TO DO:
Pick out all lines in the listing holding the string "India" and copy them.

LISTED ENTRIES:
== Segment start ==

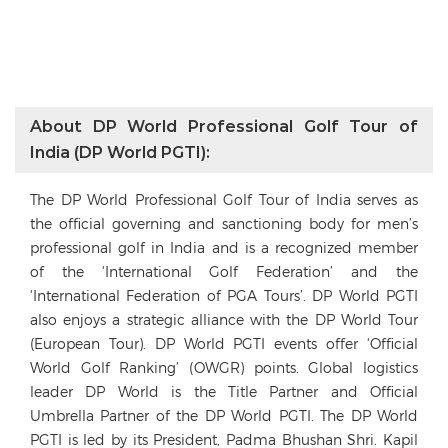
About DP World Professional Golf Tour of
India (DP World PGTI):
The DP World Professional Golf Tour of India serves as
the official governing and sanctioning body for men’s
professional golf in India and is a recognized member
of the ‘International Golf Federation’ and the
‘International Federation of PGA Tours’. DP World PGTI
also enjoys a strategic alliance with the DP World Tour
(European Tour). DP World PGTI events offer ‘Official
World Golf Ranking’ (OWGR) points. Global logistics
leader DP World is the Title Partner and Official
Umbrella Partner of the DP World PGTI. The DP World
PGTI is led by its President, Padma Bhushan Shri. Kapil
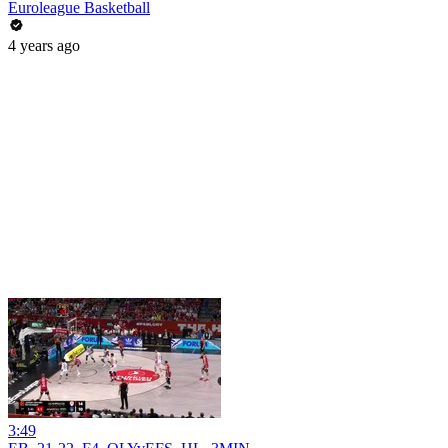
Euroleague Basketball
4 years ago
3:49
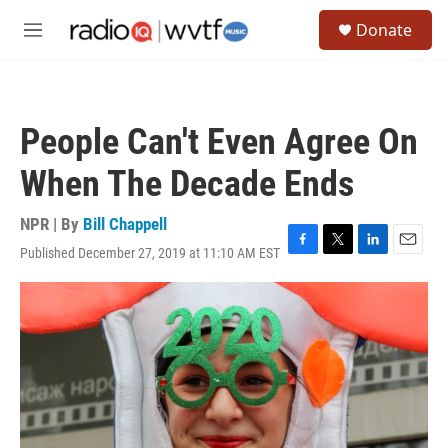
Skip to main content
S
Donate
e
M
a
e
r
n
c
u
h
People Can't Even Agree On
u
e
When The Decade Ends
r
y
NPR | By
Bill Chappell
Published December 27, 2019 at 11:10 AM EST
F
T
L
E
a
w
i
m
c
i
n
a
e
t
k
i
b
t
e
l
o
e
d
o
r
I
k
n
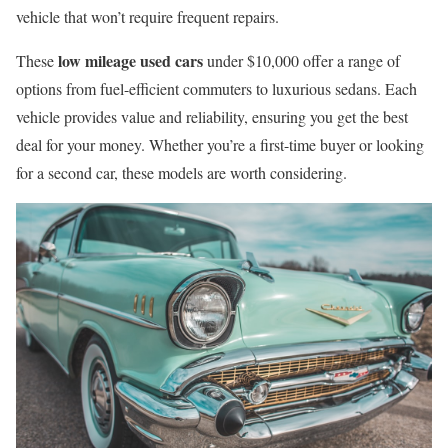
vehicle that won’t require frequent repairs.
low mileage used cars
These
under $10,000 offer a range of
options from fuel-efficient commuters to luxurious sedans. Each
vehicle provides value and reliability, ensuring you get the best
deal for your money. Whether you’re a first-time buyer or looking
for a second car, these models are worth considering.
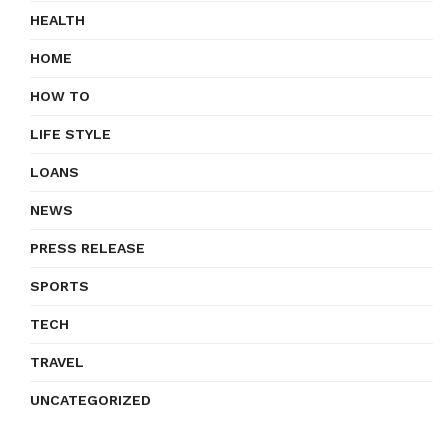
HEALTH
HOME
HOW TO
LIFE STYLE
LOANS
NEWS
PRESS RELEASE
SPORTS
TECH
TRAVEL
UNCATEGORIZED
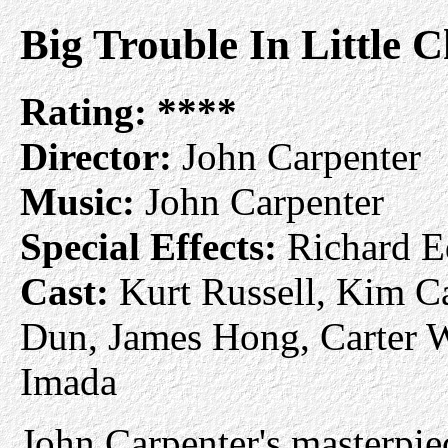
Big Trouble In Little C
Rating:
****
Director:
John Carpenter
Music:
John Carpenter
Special Effects:
Richard E
Cast:
Kurt Russell, Kim Ca
Dun, James Hong, Carter W
Imada
John Carpenter's masterpie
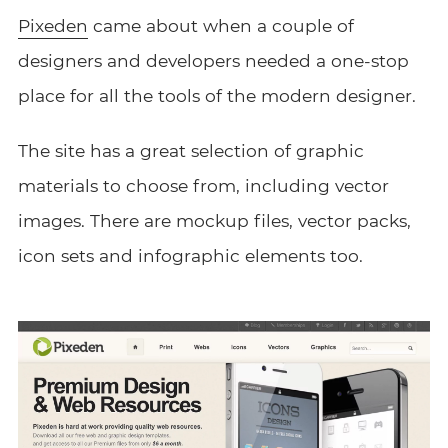
Pixeden
came about when a couple of
designers and developers needed a one-stop
place for all the tools of the modern designer.
The site has a great selection of graphic
materials to choose from, including vector
images. There are mockup files, vector packs,
icon sets and infographic elements too.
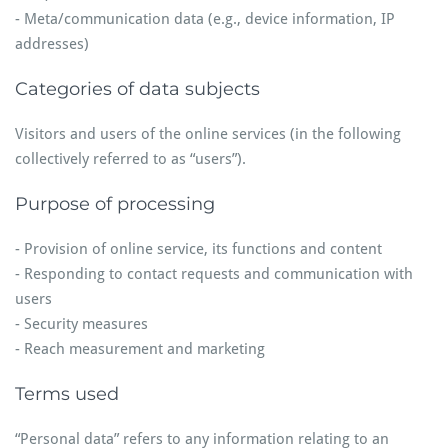
- Meta/communication data (e.g., device information, IP
addresses)
Categories of data subjects
Visitors and users of the online services (in the following
collectively referred to as “users”).
Purpose of processing
- Provision of online service, its functions and content
- Responding to contact requests and communication with
users
- Security measures
- Reach measurement and marketing
Terms used
“Personal data” refers to any information relating to an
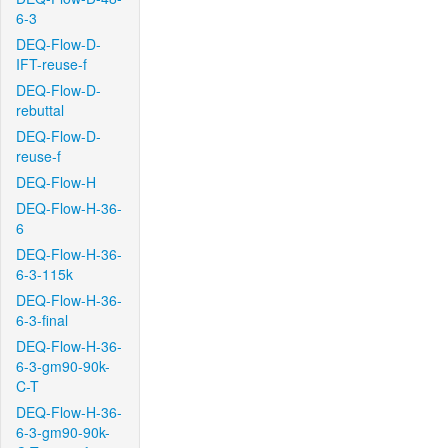
6-3
DEQ-Flow-D-
IFT-reuse-f
DEQ-Flow-D-
rebuttal
DEQ-Flow-D-
reuse-f
DEQ-Flow-H
DEQ-Flow-H-36-
6
DEQ-Flow-H-36-
6-3-115k
DEQ-Flow-H-36-
6-3-final
DEQ-Flow-H-36-
6-3-gm90-90k-
C-T
DEQ-Flow-H-36-
6-3-gm90-90k-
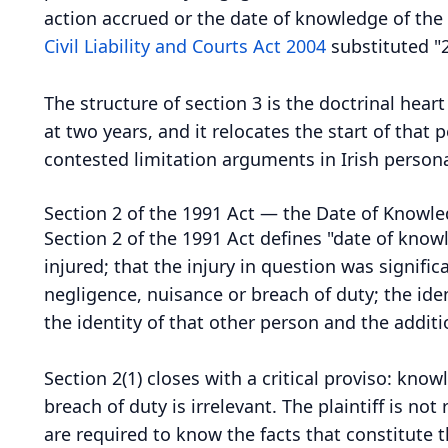
action accrued or the date of knowledge of the p
Civil Liability and Courts Act 2004
substituted "2
The structure of section 3 is the doctrinal hear
at two years, and it relocates the start of tha
contested limitation arguments in Irish persona
Section 2 of the 1991 Act — the Date of Knowl
Section 2 of the 1991 Act defines "date of know
injured; that the injury in question was signific
negligence, nuisance or breach of duty; the ide
the identity of that other person and the additi
Section 2(1) closes with a critical proviso: kno
breach of duty is irrelevant. The plaintiff is 
are required to know the facts that constitute 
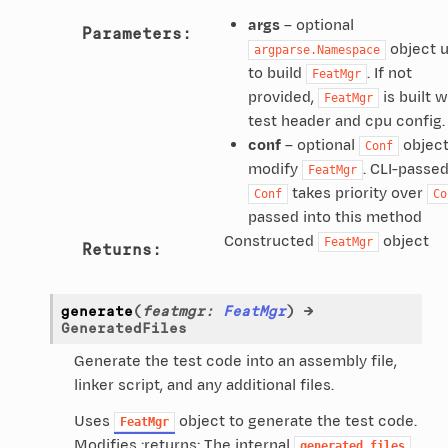
args
– optional
Parameters
:
object 
argparse.Namespace
to build
. If not
FeatMgr
provided,
is built w
FeatMgr
test header and cpu config.
conf
– optional
object
Conf
modify
. CLI-passe
FeatMgr
takes priority over
Conf
Co
passed into this method
Constructed
object
FeatMgr
Returns
:
generate
(
featmgr
:
FeatMgr
)
→
GeneratedFiles
Generate the test code into an assembly file,
linker script, and any additional files.
Uses
object to generate the test code.
FeatMgr
Modifies :returns: The internal
generated_files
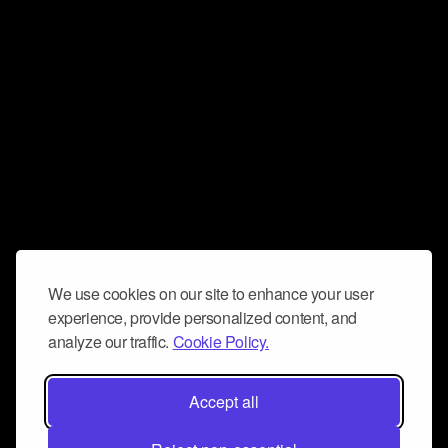
We use cookies on our site to enhance your user
experience, provide personalized content, and
analyze our traffic.
Cookie Policy.
Accept all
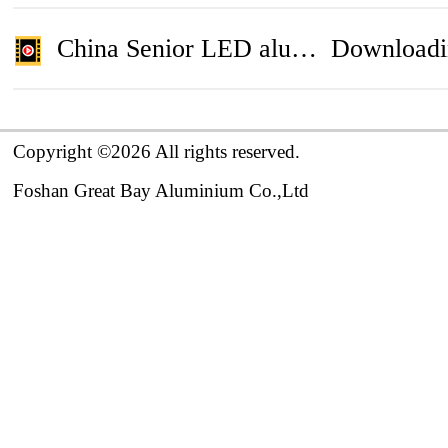
China Senior LED aluminium profile , aluminium window , aluminium door Manufacturer
Downloadi
Copyright ©2026 All rights reserved.

Foshan Great Bay Aluminium Co.,Ltd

== Segment end ==

SOLUTION TO THE PROBLEM:
India (DP World PGTI):
The DP World Professional Golf Tour of India serves as
professional golf in India and is a recognized member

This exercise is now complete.